Die Leistungskurve des Energiekerns lag noch hoch. Er schaute hinaus über den gekrümmten Horizont. Keine Frage mehr. Die Hand war tiefer, in Übereinstimmung mit der Höhe von achtzigtausend Metern auf der Statusleiste. Er hörte das Grollen der Hilfstriebwerke. Bin ich durchgekommen? Wenn er das Schiff richtig orientieren und irgendwie das Haupttriebwerk zünden könnte… Aber nein, sie schwenkten nicht in die richtige Richtung! Das große Schiff richtete sich in seiner Flugrichtung aus, Heck voran. Links und rechts in der Heckansicht waren Teile der äußeren Schiffshülle zu sehen, schräge spinnwebartige Aufbauten, die für die Ströme interstellaren Plasmas vorgesehen waren, doch nie für die Atmosphäre eines Planeten. Jetzt glühten ihre Ränder. Weiche Gelb- und Rottöne sprühten von ihnen weg wie glühende Ozeangischt. Die schärfsten Kanten glühten weiß und wurden abgestreift. Doch die Hilfstriebwerke arbeiteten noch, ein Muster winziger Schübe. Ein aus. Ein aus. Wer immer seine Piloten leitete, unternahm einen perversen Versuch, die Hand ausgerichtet zu halten. Ohne solche präzise Steuerung hätte der Luftstrom entlang des unregelmäßigen Schiffsrumpfes sie torkeln lassen, eine Million Tonnen Material, das von Kräften zerrissen wurde, für die es nicht geschaffen war.
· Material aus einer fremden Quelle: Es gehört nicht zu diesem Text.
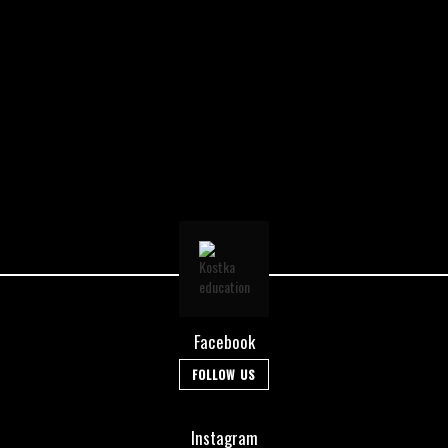
Facebook
FOLLOW US
Instagram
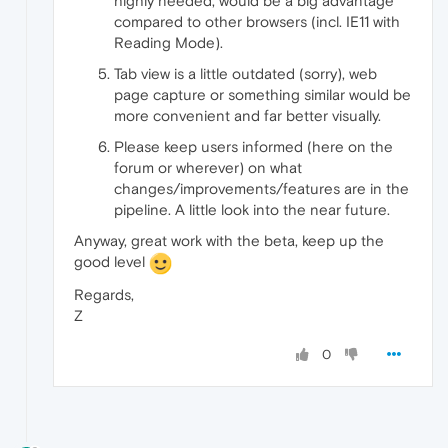
highly needed, would be a big advantage
compared to other browsers (incl. IE11 with
Reading Mode).
Tab view is a little outdated (sorry), web
page capture or something similar would be
more convenient and far better visually.
Please keep users informed (here on the
forum or wherever) on what
changes/improvements/features are in the
pipeline. A little look into the near future.
Anyway, great work with the beta, keep up the
good level
Regards,
Z
0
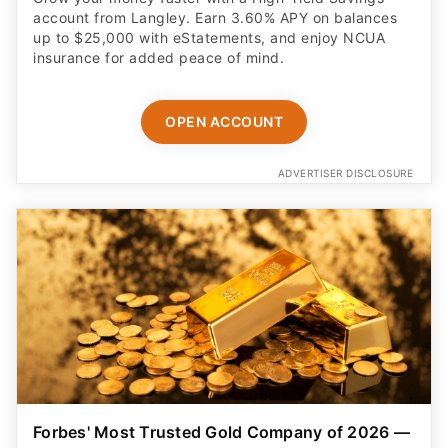
account from Langley. Earn 3.60% APY on balances
up to $25,000 with eStatements, and enjoy NCUA
insurance for added peace of mind.
OPEN ACCOUNT
ADVERTISER DISCLOSURE
Forbes' Most Trusted Gold Company of 2026 —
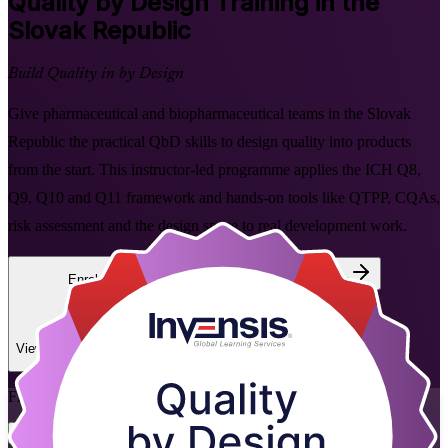
Quality by Design
Training in the
Slovak Republic
Build Quality in by Design
Give pharmaceutical and biopharmaceutical teams in the Slovak
Republic the practical QbD skills to design quality into products
from the start. This instructor-led programme applies the ICH Q8,
Q9, Q10 and Q11 framework and hands-on tools like QTPP, CQAs,
risk assessment and the design space to real development work.
Enrol Now
Enquire about this Training
View Schedules and Pricing
Flexible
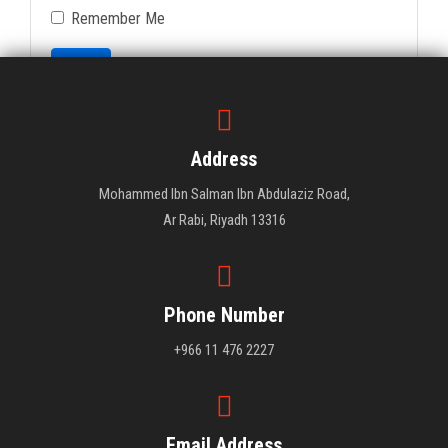
Remember Me
Login
Forgot Your Password?
Address
Mohammed Ibn Salman Ibn Abdulaziz Road,
Ar Rabi, Riyadh 13316
Phone Number
+966 11 476 2227
Email Address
Das Glühen am Heck war eine sich ausbreitende Lichtfläche, nur an ein paar Stellen klar, wo der Schock nicht heiß genug war, um die Hülle verdampfen zu lassen. Jau wurde zurück in seinen Sessel gedrückt, während die Verzögerung sacht, unerbittlich zunahm. Vierhundert Milli-g, achthundert. Doch diese Verzögerung wurde nicht vom Triebwerk des Schiffes verursacht. Es war eine Planetenatmosphäre, der man sie überlassen hatte.
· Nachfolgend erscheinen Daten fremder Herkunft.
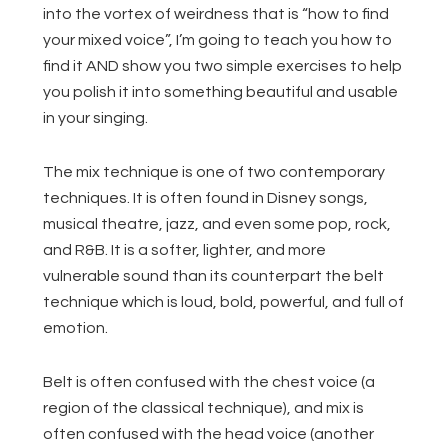
into the vortex of weirdness that is “how to find
your mixed voice”, I’m going to teach you how to
find it AND show you two simple exercises to help
you polish it into something beautiful and usable
in your singing.
The mix technique is one of two contemporary
techniques. It is often found in Disney songs,
musical theatre, jazz, and even some pop, rock,
and R&B. It is a softer, lighter, and more
vulnerable sound than its counterpart the belt
technique which is loud, bold, powerful, and full of
emotion.
Belt is often confused with the chest voice (a
region of the classical technique), and mix is
often confused with the head voice (another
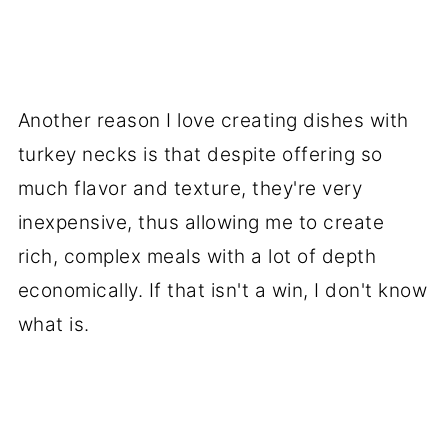
Another reason I love creating dishes with
turkey necks is that despite offering so
much flavor and texture, they're very
inexpensive, thus allowing me to create
rich, complex meals with a lot of depth
economically. If that isn't a win, I don't know
what is.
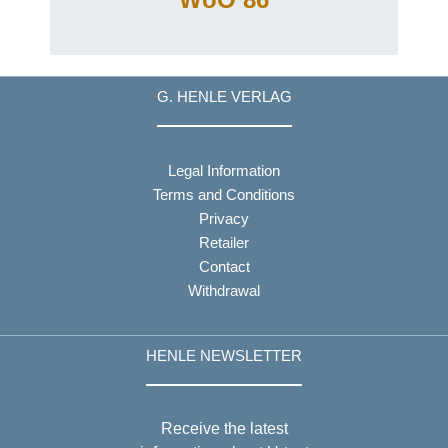
G. HENLE VERLAG
Legal Information
Terms and Conditions
Privacy
Retailer
Contact
Withdrawal
HENLE NEWSLETTER
Receive the latest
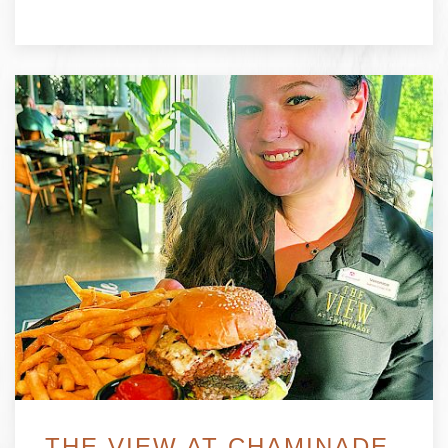
THE VIEW AT CHAMINADE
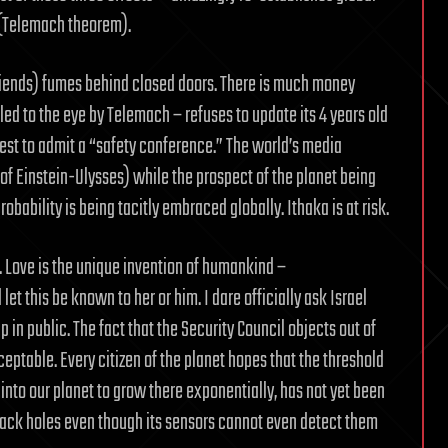
y (Telemach theorem).
iends) fumes behind closed doors. There is much money
ed to the eye by Telemach – refuses to update its 4 years old
uest to admit a “safety conference.” The world’s media
e of Einstein-Ulysses) while the prospect of the planet being
obability is being tacitly embraced globally. Ithaka is at risk.
. Love is the unique invention of humankind –
let this be known to her or him. I dare officially ask Israel
up in public. The fact that the Security Council objects out of
cceptable. Every citizen of the planet hopes that the threshold
into our planet to grow there exponentially, has not yet been
ack holes even though its sensors cannot even detect them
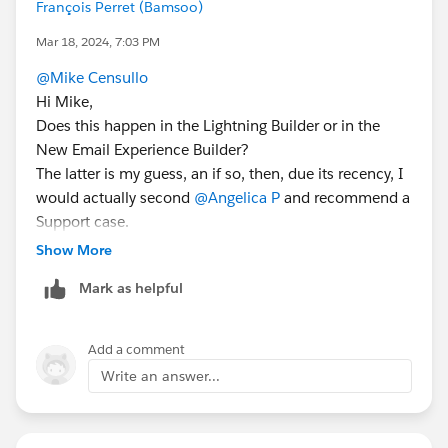
François Perret (Bamsoo)
Mar 18, 2024, 7:03 PM
@Mike Censullo
Hi Mike,
Does this happen in the Lightning Builder or in the
New Email Experience Builder?
The latter is my guess, an if so, then, due its recency, I
would actually second
@Angelica P
and recommend a
Support case.
Show More
Mark as helpful
Add a comment
Write an answer...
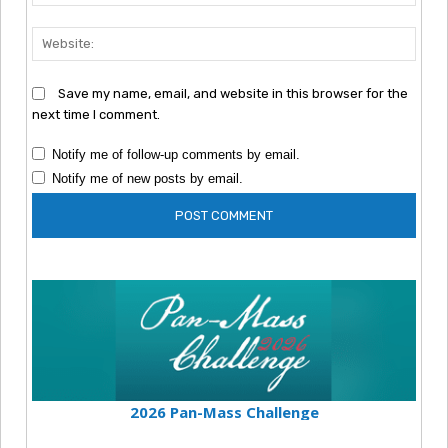
Webs
Save my name, email, and website in this browser for the
next time I comment.
Notify me of follow-up comments by email.
Notify me of new posts by email.
2026 Pan-Mass Challenge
Und da war ein weiteres Geräusch. Nicht das Dröhnen der Hilfstriebwerke. Es war ein satter, anschwellender Ton. Von der Düse bis zur äußeren Hülle war die Hand eine riesige Orgelpfeife geworden. Der Klang fiel Akkord um Akkord, indes das Schiff tiefer voranstieß, langsamer. Und während das Ionisations-Glühen erzitterte und schwand, schwoll das Sterbelied der Hand zu einem Crescendo an — und war verklungen.
Jau starrte auf die Heckansicht, auf eine Szene, die eigentlich nicht möglich war. Die schrägen Aufbauten waren von ihrem Durchgang durch die Hitze geglättet und geschmolzen worden. Aber die Hand war eine Million Tonnen schwer, und die Piloten hatten sie in der Strömung präzise ausgerichtet gehalten, und das meiste von ihrer enormen Masse war erhalten geblieben.